• [PROMPT]
In the text on grand juries, what does the author say the Grand Jury's job is?

• [STUDY TEXT]
[Start of section]

If it’s taking more than a day, there’s one (or more) of 3 things going on.

  1. Jurers are using outside prejudice and information to prejudice their views on the case (which is why the FPD released the video that purported to be a strongarm robbery, it wasn’t according to not just the shopkeeper, but the FULL footage). That’s trial by media, and should scare the crap out of anyone, when facts take second place to crafted narratives in court proceedings)
  2. The Prosecutor is extremely inept. Very unlikely.
  3. The Prosecutor is deliberately trying to avoid an indictment. Quite likely. After all, the prosecutors office controls what the Grand Jury sees, and what they [are supposed to] base their judgement on.

Now, let’s reiterate some things quite clearly.

  • Grand Juries are not trials.
  • The guilt or innocence of the accused is not a question for Grand Juries.
  • The Grand Jury’s job is to see if there MAY be a violation of the law. As such, it’s only concerned with the WHAT of an incident. The WHY and the HOW are for a trial court and a trial jury to decide on.

So, if Missouri law states that a police officer may shoot a person at any time, there would be no indictment, because there would be no violation of the law. If the law states that in certain circumstances a police officer may use lethal force and there is clear, coherence, and unimpeachable evidence that one (or more) of these circumstances occured, then no indictment.

If however, they can use lethal force in some circumstances, and there is a question over those circumstances occurring, then there is grounds for an indictment.

Instead of letting it go to trial, and having the evidence presented, explained, cross-examined and then letting people judge based on that, we have a group instrumental in the justice system who are afraid to let the justice system work. Either they’re of the mindset the system no longer works, or they are afraid it does and will provide an unwanted result. Thus the video release by the Ferguson PD, to confuse the issue, and paint a narrative, even while claiming that narrative had no impact ont he events, and judging by the comments on many sites, it worked.

It’s as if the police are afraid of the law. It’s just a shame they won’t, to borrow a phrase of theirs, “cooperate in the investigation” because “the innocent have nothing to fear”. That has led to a public perception that the police hold themselves to be above the law, and so become distrusted (and are really not helped when officers attempt to mislead courts when they’re being reined in for excessive violence). If they want to get some respect, then the answers simple, they just need to be more accountable.

  • E

    Your analysis is omitting the very likely alternative that the prosecutor doesn’t think he could get a conviction on Wilson. A prosecutor is not allowed to subject a defendant to the hardships of a trial if he doesn’t believe it’s probable that a jury will convict. From the Federal GJ Handbook:

    “(5) The Evidence Needed Before a “‘True Bill” May Be Voted
    It is the responsibility of the grand jury to weigh the evidence presented to it in order to determine whether this evidence, usually without any explanation being offered by the accused, persuades it that there is probable cause to believe that a crime has been committed and that the accused was the person who committed it. Remember that the grand jury is not responsible for determining whether the accused is guilty beyond a reasonable doubt, but only whether there is sufficient evidence of probable cause to justify bringing the accused to trial.”

[End of section]

• [RECORDED INFORMATION]
[Start of section]

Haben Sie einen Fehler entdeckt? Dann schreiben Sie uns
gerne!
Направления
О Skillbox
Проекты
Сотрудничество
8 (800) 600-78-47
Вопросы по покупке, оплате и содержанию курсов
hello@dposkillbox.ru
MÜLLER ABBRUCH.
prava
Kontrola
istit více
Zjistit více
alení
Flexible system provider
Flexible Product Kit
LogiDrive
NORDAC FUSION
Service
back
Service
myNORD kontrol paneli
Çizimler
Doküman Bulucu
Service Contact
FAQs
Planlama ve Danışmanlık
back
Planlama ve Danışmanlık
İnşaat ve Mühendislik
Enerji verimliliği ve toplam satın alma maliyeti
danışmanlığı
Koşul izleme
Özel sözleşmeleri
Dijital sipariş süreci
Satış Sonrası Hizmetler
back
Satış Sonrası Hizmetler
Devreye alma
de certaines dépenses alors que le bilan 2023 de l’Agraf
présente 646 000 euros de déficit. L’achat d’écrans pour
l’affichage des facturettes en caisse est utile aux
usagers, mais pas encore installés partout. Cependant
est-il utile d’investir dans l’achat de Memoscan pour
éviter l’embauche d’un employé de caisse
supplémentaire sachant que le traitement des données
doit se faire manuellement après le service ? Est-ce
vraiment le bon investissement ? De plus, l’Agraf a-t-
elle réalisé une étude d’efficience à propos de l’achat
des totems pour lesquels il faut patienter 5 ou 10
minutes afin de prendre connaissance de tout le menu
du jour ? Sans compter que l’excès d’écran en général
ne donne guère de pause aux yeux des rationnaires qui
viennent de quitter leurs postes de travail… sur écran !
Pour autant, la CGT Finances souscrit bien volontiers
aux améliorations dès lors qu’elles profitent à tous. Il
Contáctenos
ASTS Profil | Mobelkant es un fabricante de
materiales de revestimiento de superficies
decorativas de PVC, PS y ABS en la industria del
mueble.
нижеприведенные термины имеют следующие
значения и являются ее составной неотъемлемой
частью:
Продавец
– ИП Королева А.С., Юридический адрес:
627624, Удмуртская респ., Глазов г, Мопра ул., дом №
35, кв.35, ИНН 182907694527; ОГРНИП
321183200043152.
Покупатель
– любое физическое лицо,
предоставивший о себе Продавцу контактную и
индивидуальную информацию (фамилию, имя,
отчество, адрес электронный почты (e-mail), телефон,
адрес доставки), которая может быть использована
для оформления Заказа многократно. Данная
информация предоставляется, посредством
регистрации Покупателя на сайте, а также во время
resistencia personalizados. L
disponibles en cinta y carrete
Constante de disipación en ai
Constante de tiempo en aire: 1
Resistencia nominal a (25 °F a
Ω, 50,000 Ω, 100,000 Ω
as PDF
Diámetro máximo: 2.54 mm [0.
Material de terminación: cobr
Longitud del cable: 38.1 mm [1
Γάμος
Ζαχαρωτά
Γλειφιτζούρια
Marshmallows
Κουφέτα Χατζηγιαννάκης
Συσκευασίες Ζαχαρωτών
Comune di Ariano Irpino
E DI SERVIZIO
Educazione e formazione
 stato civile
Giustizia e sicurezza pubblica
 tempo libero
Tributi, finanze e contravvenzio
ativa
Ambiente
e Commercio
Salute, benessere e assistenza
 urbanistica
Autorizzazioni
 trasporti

[End of section]

• [RESULT]
To see if there may be a violation of the law.